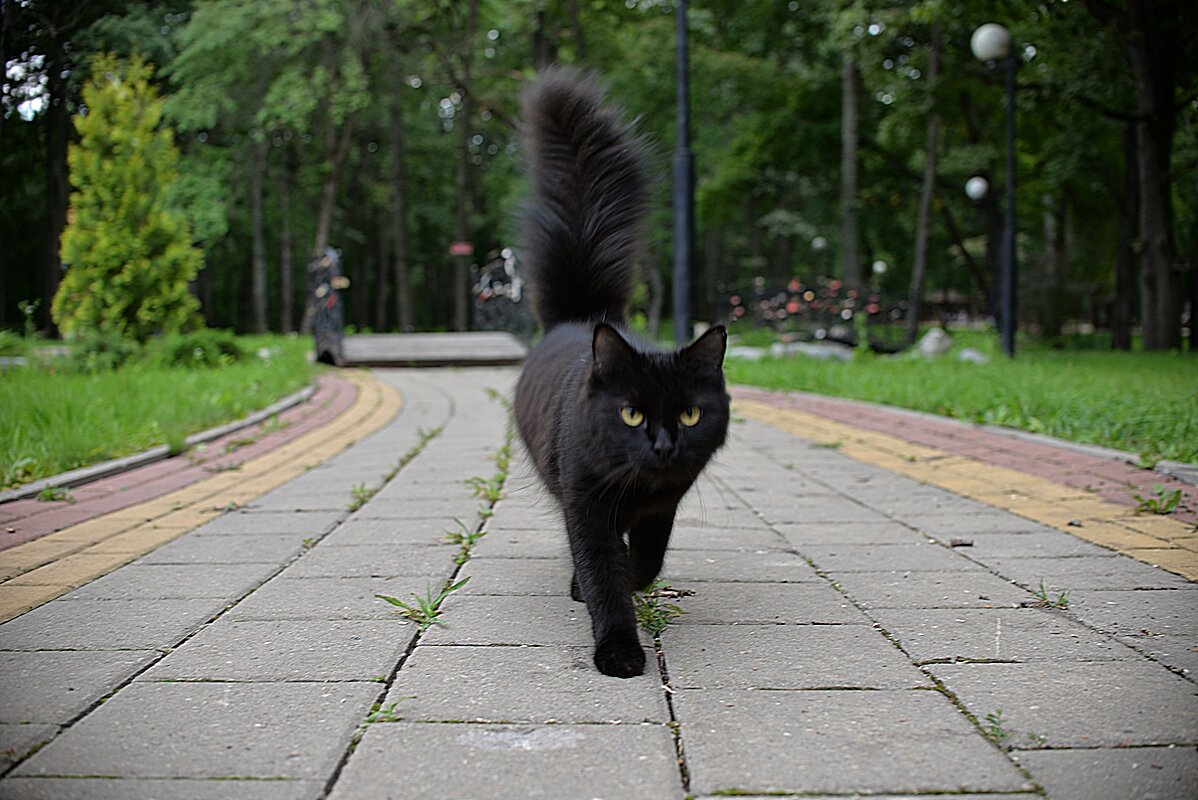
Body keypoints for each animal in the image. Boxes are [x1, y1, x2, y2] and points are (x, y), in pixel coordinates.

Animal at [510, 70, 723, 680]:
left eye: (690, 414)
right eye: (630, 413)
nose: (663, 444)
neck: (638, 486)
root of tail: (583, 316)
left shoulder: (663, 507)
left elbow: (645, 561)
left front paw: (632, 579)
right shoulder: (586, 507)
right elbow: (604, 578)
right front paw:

━━━━━━━━━━

__ASSIGNMENT__: Print all records verbatim, excluding pictures.

__OUTPUT OF THE EXERCISE__:
Body keypoints for each animal in the image. Boxes are [x1, y1, x2, y2] and points are (x, y), in pixel coordinates.

Animal at [510, 70, 723, 680]:
left eye: (690, 414)
right eye: (630, 413)
nose: (663, 444)
neck: (638, 486)
root of tail: (583, 316)
left shoulder: (663, 507)
left elbow: (645, 561)
left front paw: (632, 579)
right shoulder: (586, 507)
right elbow: (604, 578)
right front paw:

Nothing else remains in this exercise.